Every time I get myself settled in my tub, someone disrupts my time.
I soaked another five minutes or so, dried my body, and put my robe on.
"What is it?” I said as I entered our bedroom and plopped down on my side of the bed and began to lotion up.
"I don't know how to say this. I guess the best thing to do is to just say it.” Tommy paced the floor, avoiding eye contact with me.
"Say what?"
"There's no easy way to say this."
"Spit it out already."
"I want to join a motorcycle club. Now I know you think I'm too old, but hear me out. I love the oneness I have with the bike. It's an amazing rush."
"You enjoy the oneness, I'll say. You need to be trying to focus on your oneness with me."
"There you go again with that. I told you I have a doctor's appointment scheduled."
"You told me that lie months ago." I rolled my eyes.
I can't even remember the last time we made love. It probably was on my birthday last year. It's sad that I can't even remember, and Tommy acts as if it’s not important.
"How are you going to join a bike club, and you don't own a bike? And when and where have you been riding a bike?"
"Herman and Levi..."
"Good ole Herman and Levi. I can always count on them to talk you into doing something stupid."
Herman and Levi are his best friends. They went to high school together and work at the post office together.
"Harley Davidson was having a sale and…"
"I don't care if Harley Davidson was giving away bikes." I snapped. “I know darn well you didn’t buy a motorcycle.”
“Baby, why you—”
"Unfreaking believable!" I cut him off, leapt to my feet, walked over to our bedroom window, snatched the curtain open, and spotted the shiny black bike.
"I know we agreed that we wouldn't make any major purchases without discussing it first, but this was a deal I couldn't pass up. You know you have been saying we need to do more stuff together. I can buy us matching helmets." He grinned.
"Tommy, you've got to be crazy if you think I believe you. You bought that motorcycle because as usual you were thinking about you and only you."
"Baby, that's not true."
"Save it, I don't want to hear it." I went into the bathroom and slammed the door.
I sat on the toilet and allowed my tears to flow.

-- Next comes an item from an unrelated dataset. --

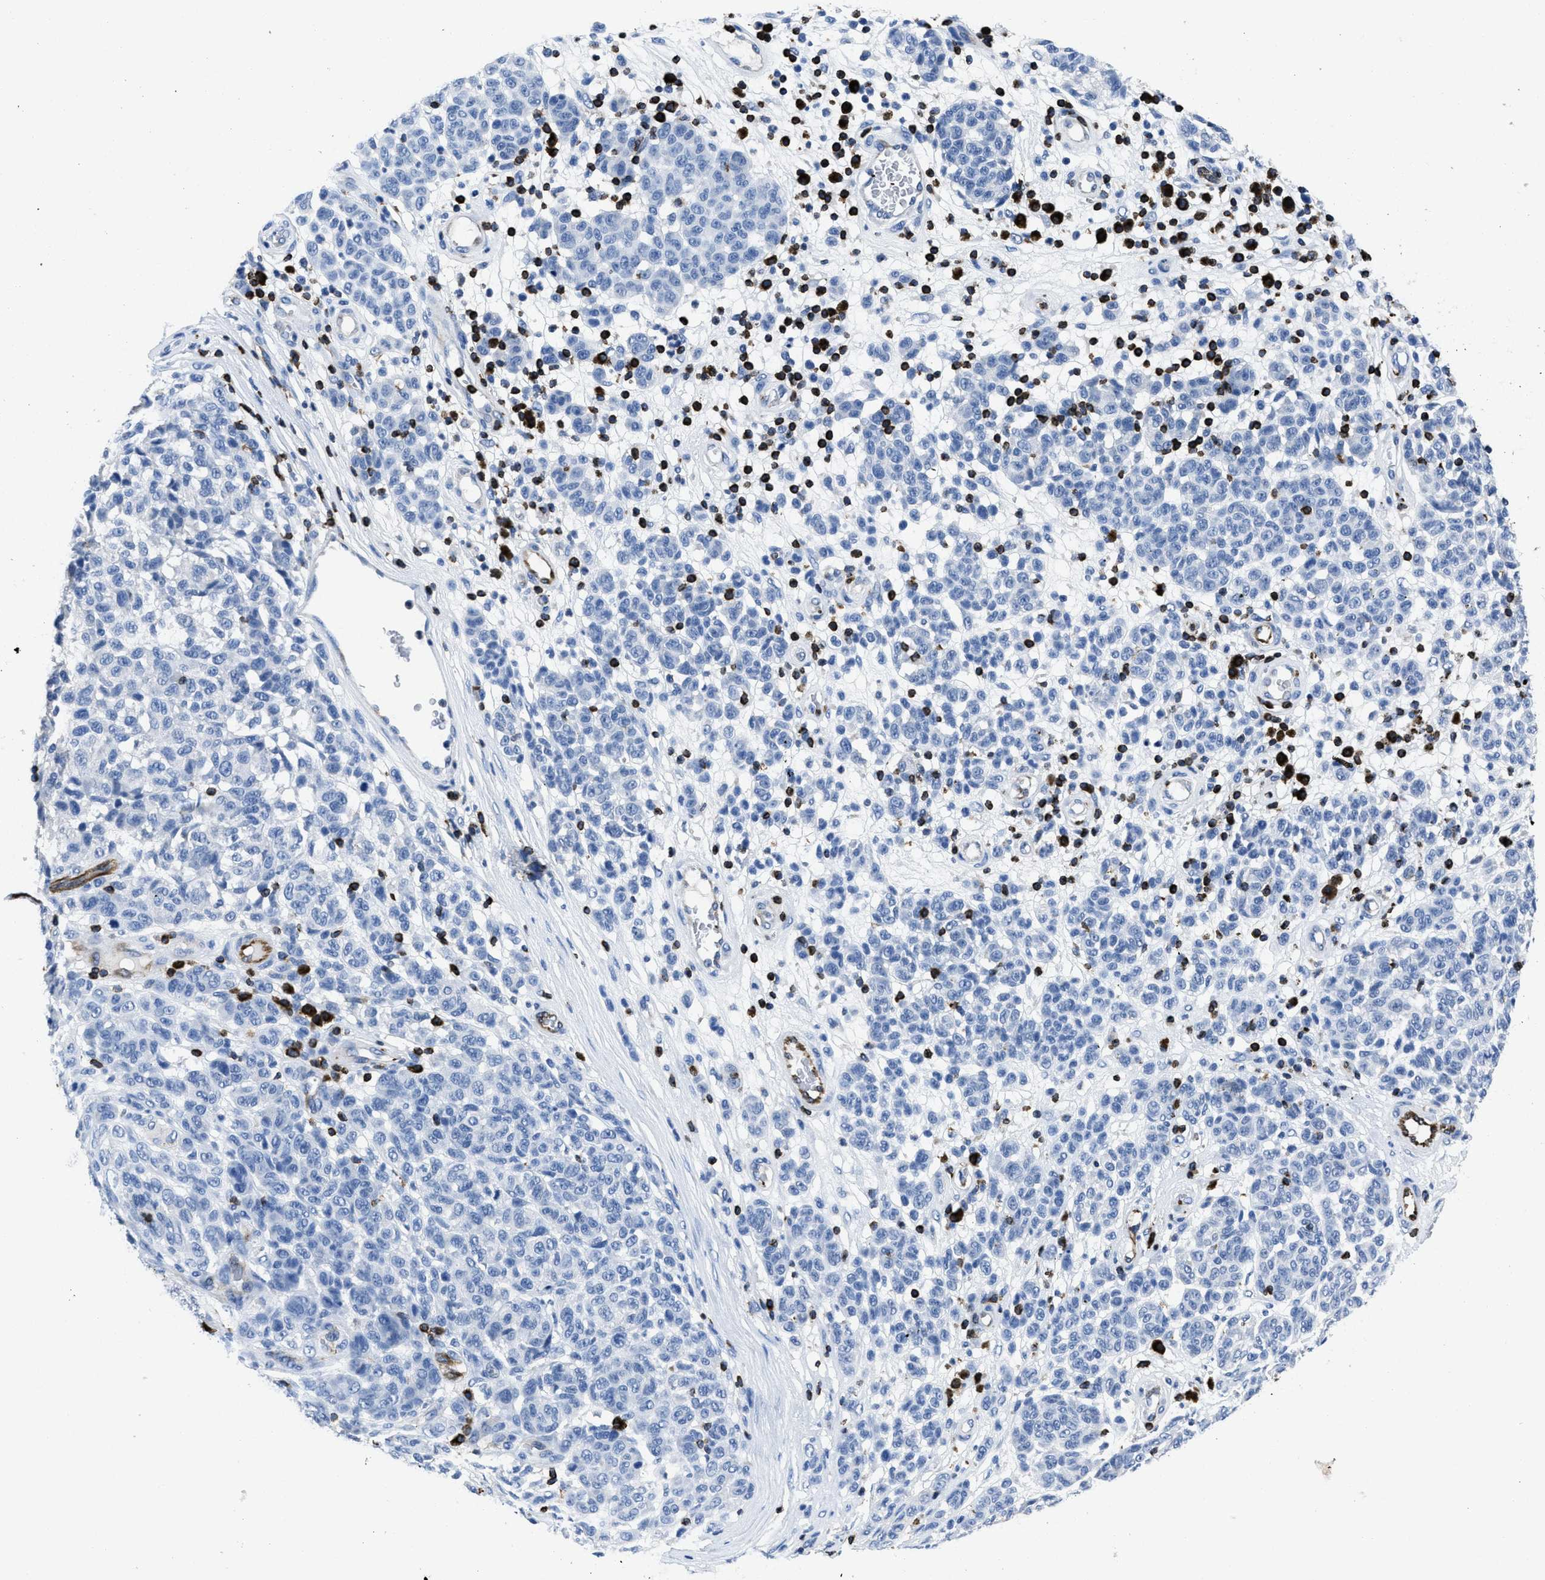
{"staining": {"intensity": "negative", "quantity": "none", "location": "none"}, "tissue": "melanoma", "cell_type": "Tumor cells", "image_type": "cancer", "snomed": [{"axis": "morphology", "description": "Malignant melanoma, NOS"}, {"axis": "topography", "description": "Skin"}], "caption": "High magnification brightfield microscopy of malignant melanoma stained with DAB (3,3'-diaminobenzidine) (brown) and counterstained with hematoxylin (blue): tumor cells show no significant staining.", "gene": "ITGA3", "patient": {"sex": "male", "age": 59}}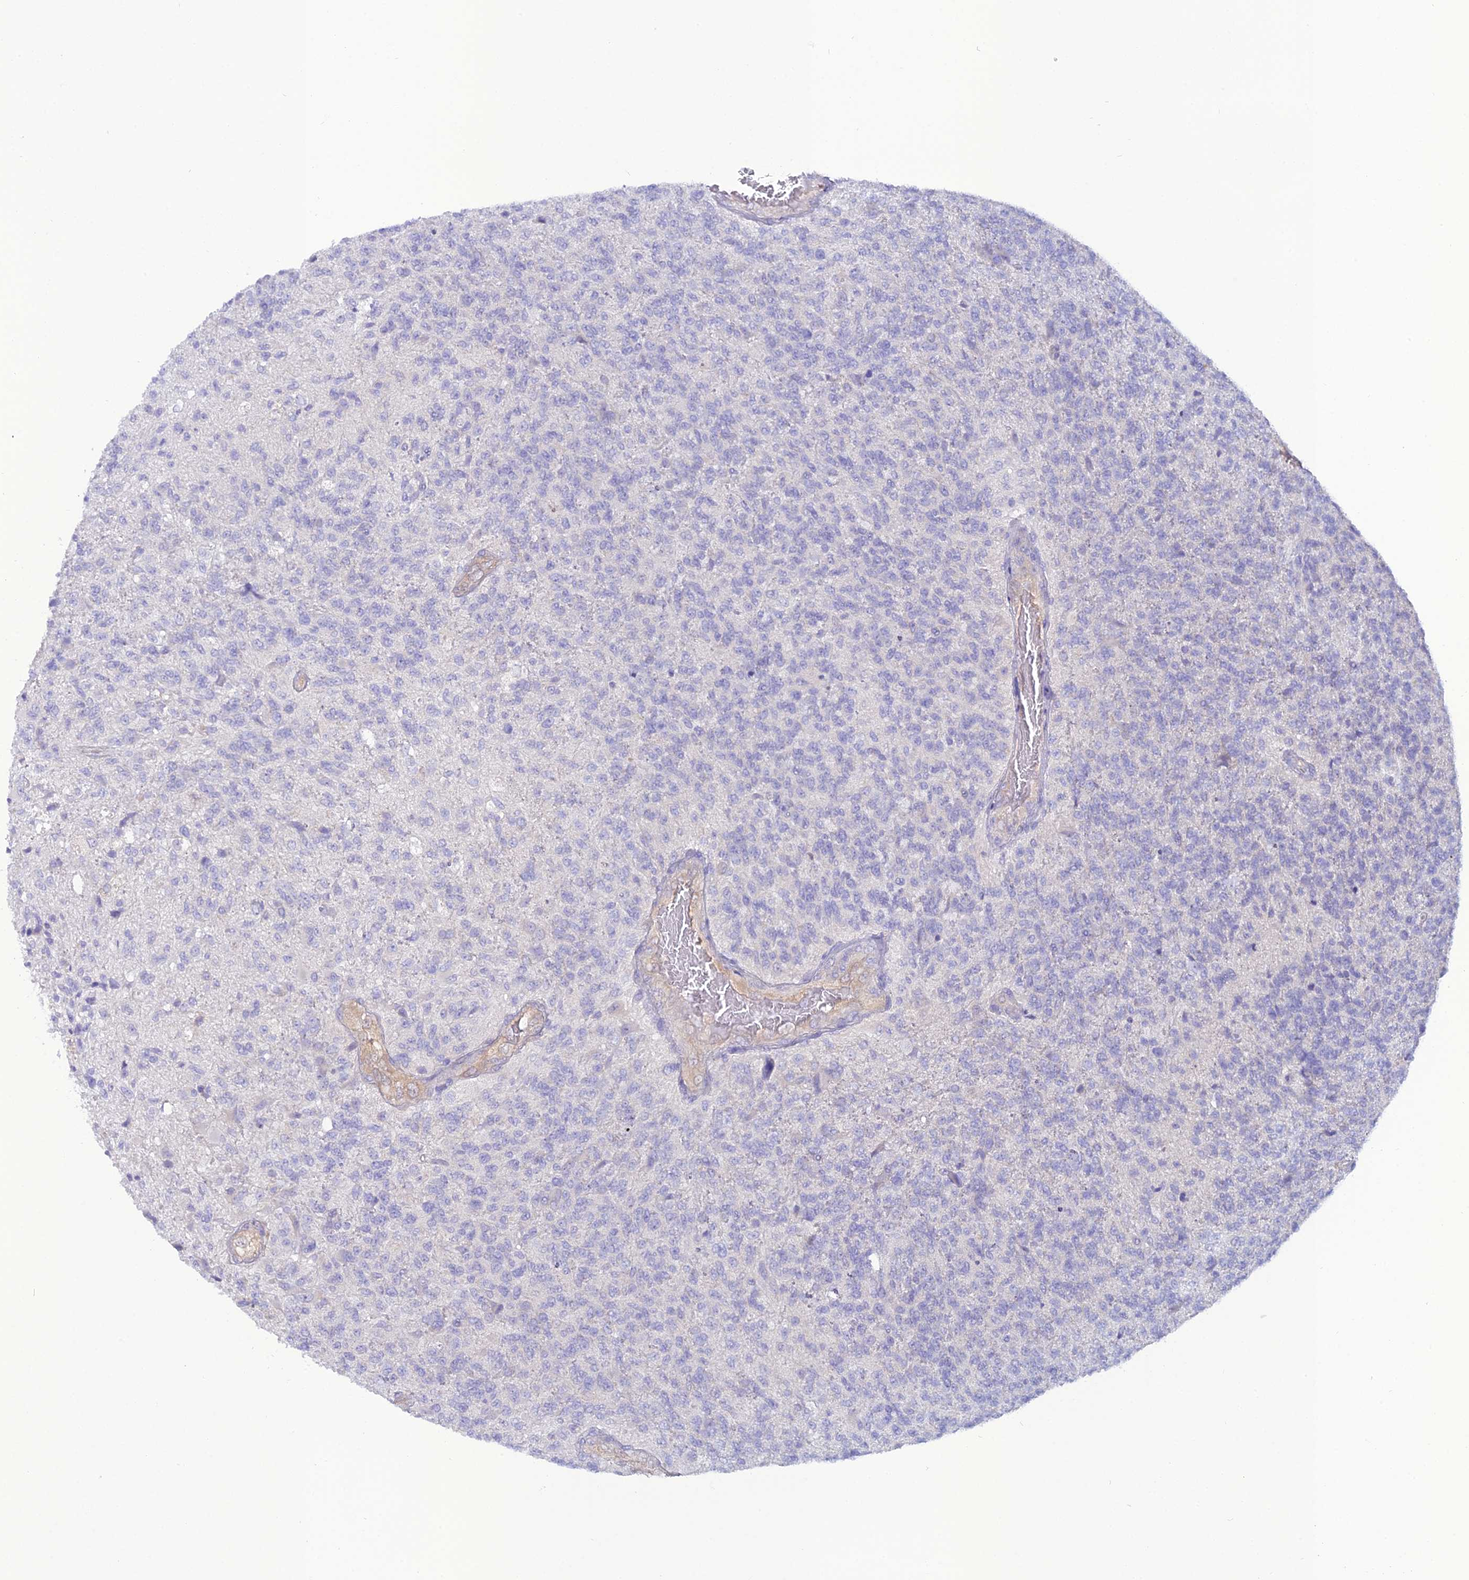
{"staining": {"intensity": "negative", "quantity": "none", "location": "none"}, "tissue": "glioma", "cell_type": "Tumor cells", "image_type": "cancer", "snomed": [{"axis": "morphology", "description": "Glioma, malignant, High grade"}, {"axis": "topography", "description": "Brain"}], "caption": "High power microscopy histopathology image of an immunohistochemistry histopathology image of glioma, revealing no significant positivity in tumor cells.", "gene": "GNPNAT1", "patient": {"sex": "male", "age": 56}}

I don't even know why I’m crying.
I was used to this.
That's the problem. I was used to Tommy putting me on the back burner.
I rolled some tissue off its roll and blew my nose.
It's time to get up out of here.
I washed my face and grabbed my toothbrush and makeup bag.
When I came back into the bedroom, Tommy was gone. No surprise there.
I went into my closet, and got as many clothes that could fit into my suitcase. I placed my gowns and undergarments in my large duffel bag.
I wasn't worried about running into Tameka or T.J. on my way out because they were both out on dates.
When I made my way to the garage, I noticed the motorcycle was gone which meant Tommy was out for a ride.
I placed my bags in the back seat of my Chevy Equinox, backed out of the driveway, and gave the house a final glance.